We will now implement a very simple program that examines the elements of a vector with an iterator and then prints their values to the screen:

#include <iostream>
#include <vector>

using namespace std;

int main() {
    vector<double> numbers = {1.0, 1.5, 2.0, 2.75};
    vector<double>::iterator veciter;
    veciter = numbers.begin();
    while ( veciter != numbers.end() ) {
        cout << *veciter << " ";
        ++veciter;
    }
    cout << endl;
}

The return value of the method begin shows the location of the first element in the container. The method end returns the iterator pointing to the end of the container: end does not point to any specific value in the container. It is a kind of ending symbol.

Often, the iterator end is used as a return value depicting an error or a failure of the function returning that iterator.

The following picture illustrates the iterators begin and end:

../../_images/iteraattorit_en.png

The element of a container, pointed to by the iterator, can be handled by targeting the operator * at it. For example:

cout << *veciter << endl;
*veciter = 0.0;
*veciter += 2.5;
function(*veciter);

If you want to target with methods at the object the iterator is pointing to, you should use the -> operator.

You can use the ++ operator to make the iterator point to the element that is next in line, or the -- operator to point it to the previous element. You can use the == and != operators to test whether two iterators are pointing to the same element or to different ones.

If all you want to do is go through all the elements within the container (it can be used with other containers than vector as well), you can use the for structure:

#include <iostream>
#include <vector>

using namespace std;

int main() {
    vector<double> numbers = {1.0, 1.5, 2.0, 2.75};

    for ( auto element: numbers ) {
        cout << element << " ";
    }
    cout << endl;
}

It works analogically to the Python structure:

numbers = [ 1.0 1.5 2.0 2.75 ]
for element in numbers:
    print(element, end=" ")
print()

A version of for that goes through the C++ container elements behind the scenes uses iterators, but that is not visible to the programmer.

The iterating variable of the abovementioned for structure (in our example, element) is, by default, a copy of the element next in turn in the container being worked on (copy semantics).

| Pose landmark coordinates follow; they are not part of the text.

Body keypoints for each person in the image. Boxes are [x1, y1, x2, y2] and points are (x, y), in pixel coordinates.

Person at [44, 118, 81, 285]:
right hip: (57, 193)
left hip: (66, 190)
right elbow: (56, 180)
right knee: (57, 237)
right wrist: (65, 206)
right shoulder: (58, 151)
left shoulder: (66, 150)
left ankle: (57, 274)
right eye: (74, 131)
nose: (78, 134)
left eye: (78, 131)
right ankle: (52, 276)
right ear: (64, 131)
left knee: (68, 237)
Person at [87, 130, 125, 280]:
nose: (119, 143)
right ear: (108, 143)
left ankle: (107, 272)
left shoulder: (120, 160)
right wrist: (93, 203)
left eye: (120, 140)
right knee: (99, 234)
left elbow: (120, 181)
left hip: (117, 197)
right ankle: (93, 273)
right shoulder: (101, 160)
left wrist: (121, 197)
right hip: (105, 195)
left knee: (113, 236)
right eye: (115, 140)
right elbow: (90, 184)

However, if we want to be able to change the container’s elements in the body of the for structure, we should define the iterating variable as a reference:

#include <iostream>
#include <vector>

using namespace std;

int main() {
    vector<double> numbers = {1.0, 1.5, 2.0, 2.75};

    for ( auto& element: numbers ) {
        element *= 2;
    }

    // At this point the elements of numbers vector
    // have been doubled: 2.0, 3.0, 4.0 5.5
}

Attention

An important detail you should keep in mind: if you add elements to a container or delete them from it, the values of the iterators that were set to point to its original elements will not be valid anymore.

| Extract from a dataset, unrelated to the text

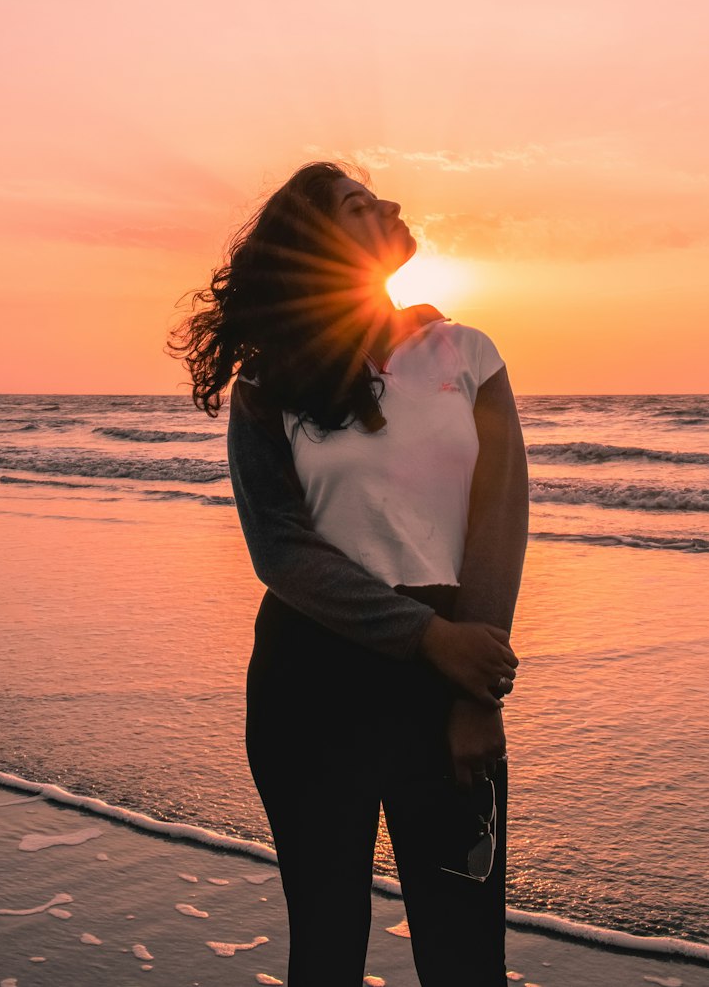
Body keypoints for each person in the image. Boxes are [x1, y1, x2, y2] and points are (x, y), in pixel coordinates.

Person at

The word auto used in the examples is a reserved word in C++. You can use it as the type of the variable you are defining in cases where the compiler is able to deduce the type from the initializing value:

auto amount = 0;              // int
auto temperature = 12.1;      // double
auto iter = numbers.begin();  // vector<double>::iterator

We are, however, not using auto in all the examples where it would be possible, because it is good for you to learn the type defining mechanisms of a statically typed language yourself.